**PASSAGE FOR REVIEW**
+-------+

Thirdly, there is the growing reliance on particular types of assessment. Children everywhere are under intense pressure to perform at higher and higher levels on a narrow range of standardized tests. This is the biggest destroyer of creativity.
This system was developed to meet economic interests in the 18th and 19th centuries, interests that were driven by the Industrial Revolution (roughly 1760-1850) in Europe and America. Math, science, and language skills were essential for jobs in the industrial economies. Of course, our education system is derived mainly from the British model.
While this system has worked well for the purpose for which it was intended, times have changed, and changed quite dramatically in the last twenty years. The one-size-fits-all approach to education stopped working a long time ago, yet we persist with it even as it becomes less relevant and effective.
How many schools teach dance and music every day as a formal part of the curriculum they way they teach math? Come to think of it, how many schools teach computer programming every day to all students they way they do science? I can make (and have made) a compelling case that all students, starting from elementary school, should learn computer programming.
I would wager that, in some of our schools, very many more students would be interested in dance and music than math. Interestingly, Gillian Lynne said that she did better in all of her subjects once she discovered dance. She was one of those people who had to "move to think". Unfortunately, most kids don't find someone to play the role the psychologist played in Gillian's life. When they fidget too much, they're drugged and told to calm down.
The role of education should be to develop our natural abilities and enable us to make our way in the world. Instead, it is stifling the individual talents and abilities of too many students and killing their motivation to learn. Our education system increasingly encourages teachers to teach students in a uniform manner. The result is that most students never get to explore the full range of their abilities and interests. Those students whose minds work differently become alienated from the whole culture of education, reducing their capacity for creative thinking.
The changes now sweeping the world have no historical precedent. No other period in human history could match the present one in the sheer scale, speed, and global complexity of technological change and innovation. In such a world, we will not succeed with "business as usual school systems".
We are preoccupied with preparing students for the world that existed two hundred years ago when we should be preparing them for the world of their future—a world in which many will have multiple careers over the course of their working lives and many will have jobs that haven't been conceived as yet. All we know is that the future will be radically different than it is now. Shouldn't we be encouraging our students to explore as many avenues as possible with an eye to discovering their true talents and passions?
At graduation time, you will hear many speeches exhorting you to follow your dreams and pursue your passions—all good advice. But one gets the impression that you are supposed to do this only after you have left the school system. I submit that we should change the way we view education and restructure our education system so that many more of our young people can begin to pursue their dreams and ambitions during their school years.
If we do that, we will produce happy people whose lives have meaning and purpose in and beyond the work that they do. If we do not, many of our children will be left behind, leading to more crime and violence among the young; we would not be able to produce the problem-solvers and creative thinkers this country so desperately needs, and our society would descend to a level of anarchy and chaos we cannot even begin to imagine.

+-------+

**SOURCE DATA**
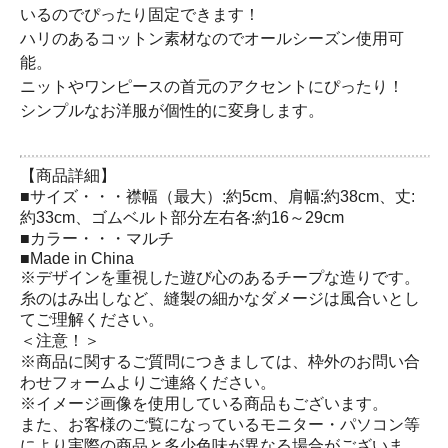
いるのでぴったり固定できます！
ハリのあるコットン素材なのでオールシーズン使用可
能。
ニットやワンピースの首元のアクセントにぴったり！
シンプルなお洋服が個性的に変身します。
【商品詳細】
■サイズ・・・襟幅（最大）:約5cm、肩幅:約38cm、丈:
約33cm、ゴムベルト部分左右各:約16～29cm
■カラー・・・マルチ
■Made in China
※デザインを重視した遊び心のあるチープな造りです。
糸のはみ出しなど、縫製の細かなダメージは風合いとし
てご理解ください。
＜注意！＞
※商品に関するご質問につきましては、枠外のお問い合
わせフォームよりご連絡ください。
※イメージ画像を使用している商品もございます。
また、お客様のご覧になっているモニター・パソコン等
により実際の商品と多少色味が異なる場合がございま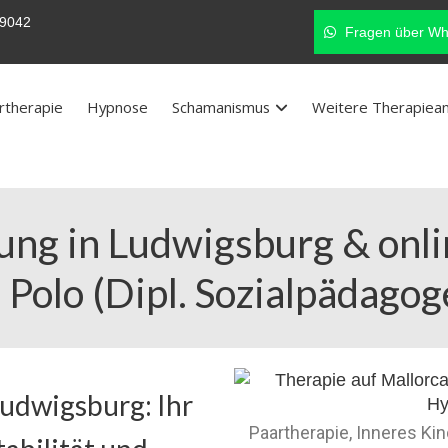
9042
Fragen über Wh
rtherapie
Hypnose
Schamanismus
Weitere Therapiea
ung in Ludwigsburg & onl
 Polo (Dipl. Sozialpädagog
udwigsburg: Ihr
Paartherapie, Inneres Ki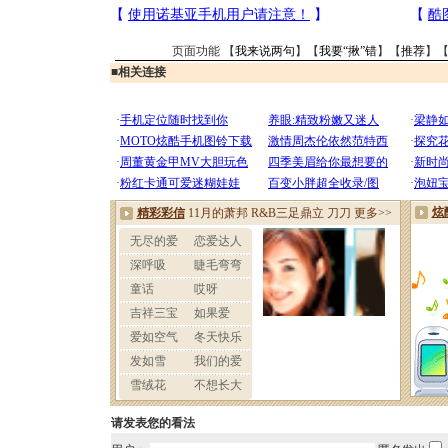
页面功能 【
我来说两句
】【
我要“揪”错
】【
推荐
】
■
相关连接
请发表您的看法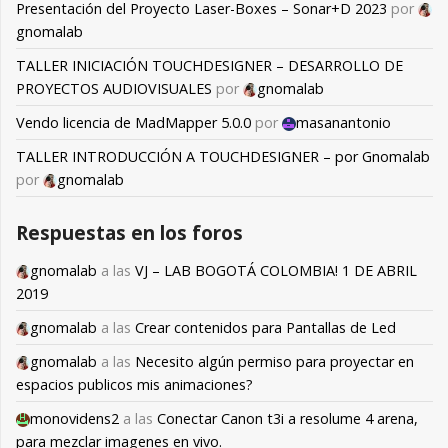
Presentación del Proyecto Laser-Boxes – Sonar+D 2023
por
gnomalab
TALLER INICIACIÓN TOUCHDESIGNER – DESARROLLO DE
PROYECTOS AUDIOVISUALES
por
gnomalab
Vendo licencia de MadMapper 5.0.0
por
masanantonio
TALLER INTRODUCCIÓN A TOUCHDESIGNER – por Gnomalab
por
gnomalab
Respuestas en los foros
gnomalab
a las
VJ – LAB BOGOTÁ COLOMBIA! 1 DE ABRIL
2019
gnomalab
a las
Crear contenidos para Pantallas de Led
gnomalab
a las
Necesito algún permiso para proyectar en
espacios publicos mis animaciones?
monovidens2
a las
Conectar Canon t3i a resolume 4 arena,
para mezclar imagenes en vivo.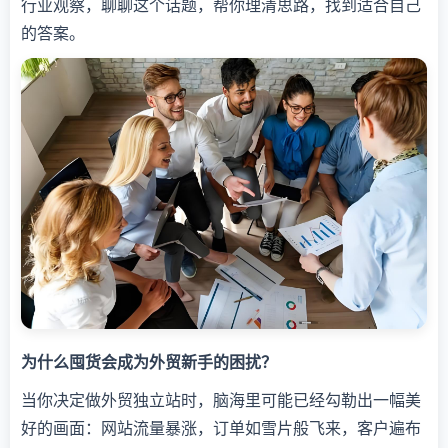
行业观察，聊聊这个话题，帮你理清思路，找到适合自己
的答案。
为什么囤货会成为外贸新手的困扰？
当你决定做外贸独立站时，脑海里可能已经勾勒出一幅美
好的画面：网站流量暴涨，订单如雪片般飞来，客户遍布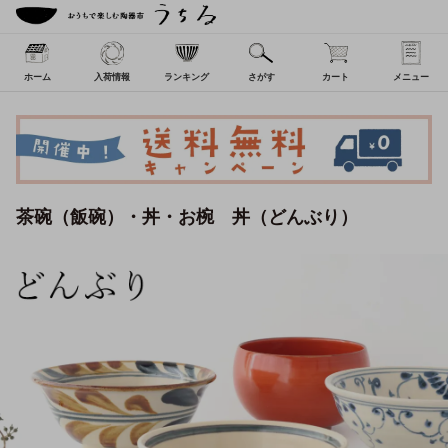
ホーム
入荷情報
ランキング
さがす
カート
メニュー
茶碗（飯碗）・丼・お椀 丼（どんぶり）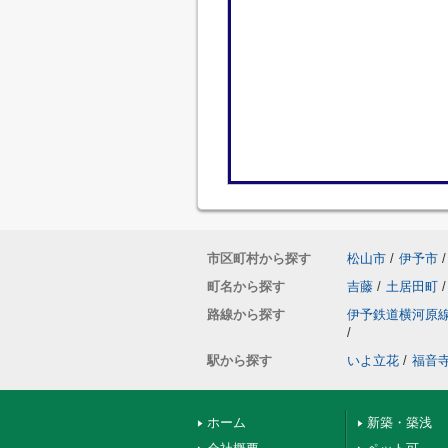
市区町村から探す
松山市
/
伊予市
/
町名から探す
吉藤
/
土居田町
/
路線から探す
伊予鉄道横河原
/
駅から探す
いよ立花
/
福音
ホーム
新築・築浅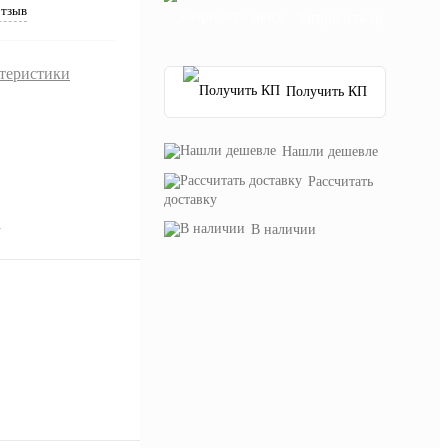
отзыв
Запросить цену
ктеристики
Получить КП
Нашли дешевле
Рассчитать
доставку
а
В наличии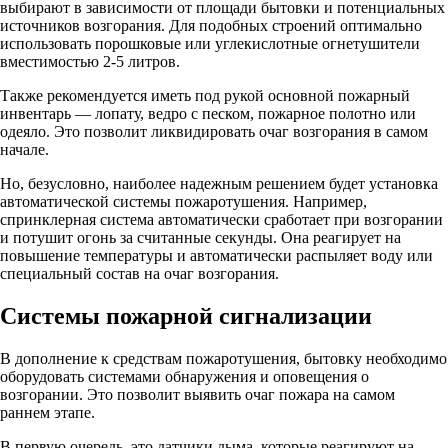
выбирают в зависимости от площади бытовки и потенциальных
источников возгорания. Для подобных строений оптимально
использовать порошковые или углекислотные огнетушители
вместимостью 2-5 литров.
Также рекомендуется иметь под рукой основной пожарный
инвентарь — лопату, ведро с песком, пожарное полотно или
одеяло. Это позволит ликвидировать очаг возгорания в самом
начале.
Но, безусловно, наиболее надежным решением будет установка
автоматической системы пожаротушения. Например,
спринклерная система автоматически сработает при возгорании
и потушит огонь за считанные секунды. Она реагирует на
повышение температуры и автоматически распыляет воду или
специальный состав на очаг возгорания.
Системы пожарной сигнализации
В дополнение к средствам пожаротушения, бытовку необходимо
оборудовать системами обнаружения и оповещения о
возгорании. Это позволит выявить очаг пожара на самом
раннем этапе.
В первую очередь, это датчики дыма, которые реагируют на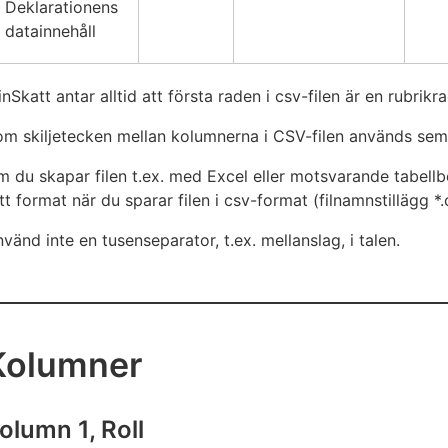
Deklarationens
datainnehåll
nSkatt antar alltid att första raden i csv-filen är en rubrikr
m skiljetecken mellan kolumnerna i CSV-filen används semi
 du skapar filen t.ex. med Excel eller motsvarande tabell
tt format när du sparar filen i csv-format (filnamnstillägg *.
vänd inte en tusenseparator, t.ex. mellanslag, i talen.
Kolumner
olumn 1, Roll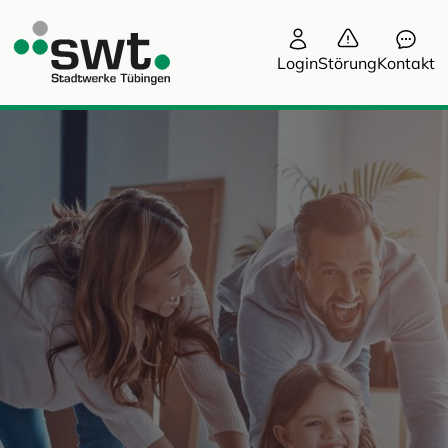
Login
Störung
Kontakt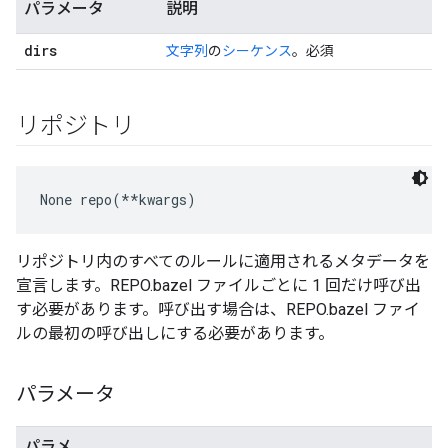
パラメータ
説明
dirs
文字列
の
シーケンス
。必須
リポジトリ
None
 repo(**kwargs)
リポジトリ内のすべてのルールに適用されるメタデータを
宣言します。REPO.bazel ファイルごとに 1 回だけ呼び出
す必要があります。呼び出す場合は、REPO.bazel ファイ
ルの最初の呼び出しにする必要があります。
パラメータ
パラメ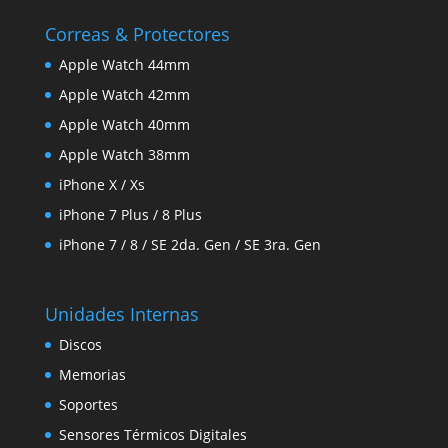
Correas & Protectores
Apple Watch 44mm
Apple Watch 42mm
Apple Watch 40mm
Apple Watch 38mm
iPhone X / Xs
iPhone 7 Plus / 8 Plus
iPhone 7 / 8 / SE 2da. Gen / SE 3ra. Gen
Unidades Internas
Discos
Memorias
Soportes
Sensores Térmicos Digitales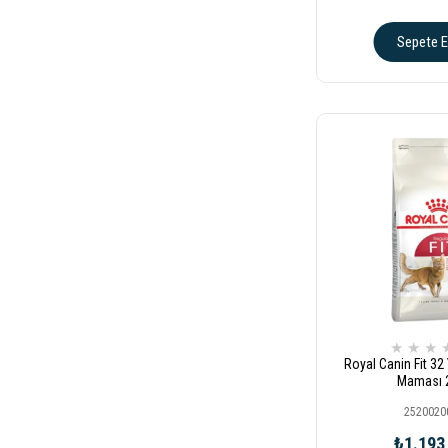
Sepete E
★
★
★
Royal Canin Fit 32 
Maması 
2520020
₺1.193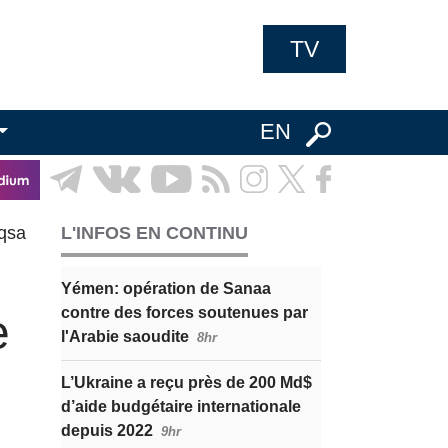
TV
EN
qsa
L'INFOS EN CONTINU
Yémen: opération de Sanaa
contre des forces soutenues par
e
l'Arabie saoudite
8hr
L’Ukraine a reçu près de 200 Md$
d’aide budgétaire internationale
depuis 2022
9hr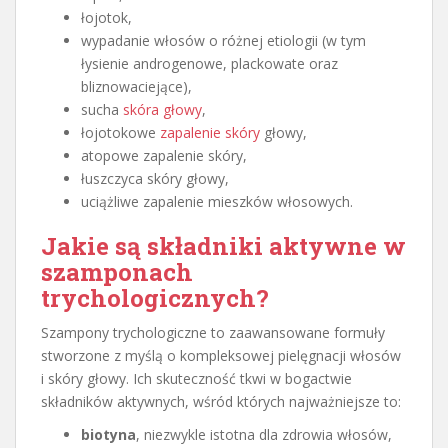
łojotok,
wypadanie włosów o różnej etiologii (w tym
łysienie androgenowe, plackowate oraz
bliznowaciejące),
sucha
skóra głowy
,
łojotokowe
zapalenie skóry
głowy,
atopowe zapalenie skóry,
łuszczyca skóry głowy,
uciążliwe zapalenie mieszków włosowych.
Jakie są składniki aktywne w
szamponach
trychologicznych?
Szampony trychologiczne to zaawansowane formuły
stworzone z myślą o kompleksowej pielęgnacji włosów
i skóry głowy. Ich skuteczność tkwi w bogactwie
składników aktywnych, wśród których najważniejsze to:
biotyna
, niezwykle istotna dla zdrowia włosów,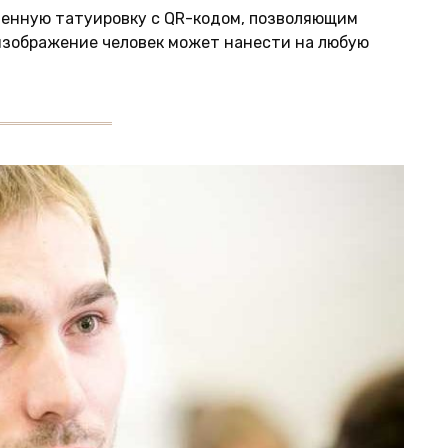
менную татуировку с QR-кодом, позволяющим
изображение человек может нанести на любую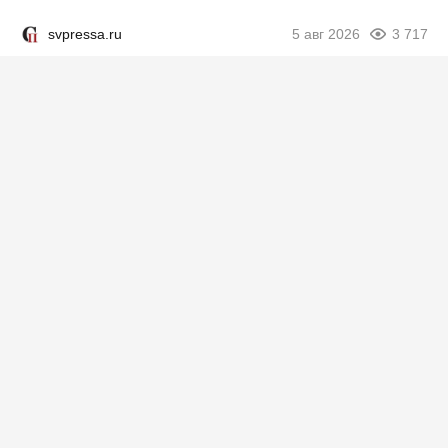
svpressa.ru
5 авг 2026
3 717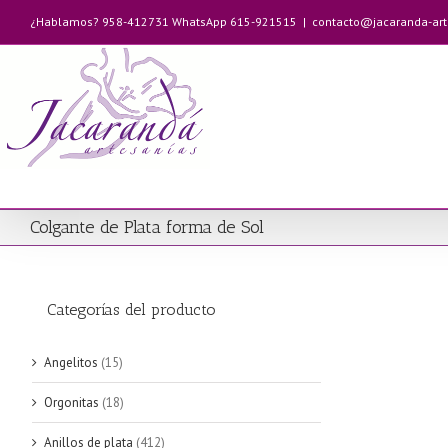
Saltar
¿Hablamos? 958-412731 WhatsApp 615-921515
|
contacto@jacaranda-ar
al
contenido
Colgante de Plata forma de Sol
Categorías del producto
Angelitos
(15)
Orgonitas
(18)
Anillos de plata
(412)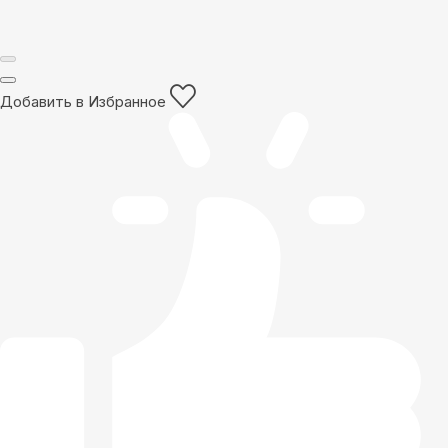
Добавить в Избранное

+-------+

**EXERCISE REQUIREMENTS**
Write out the part of the text on education reform starting at "The changes now" and ending at "talents and passions?".

**RESPONSE**
The changes now sweeping the world have no historical precedent. No other period in human history could match the present one in the sheer scale, speed, and global complexity of technological change and innovation. In such a world, we will not succeed with "business as usual school systems".
We are preoccupied with preparing students for the world that existed two hundred years ago when we should be preparing them for the world of their future—a world in which many will have multiple careers over the course of their working lives and many will have jobs that haven't been conceived as yet. All we know is that the future will be radically different than it is now. Shouldn't we be encouraging our students to explore as many avenues as possible with an eye to discovering their true talents and passions?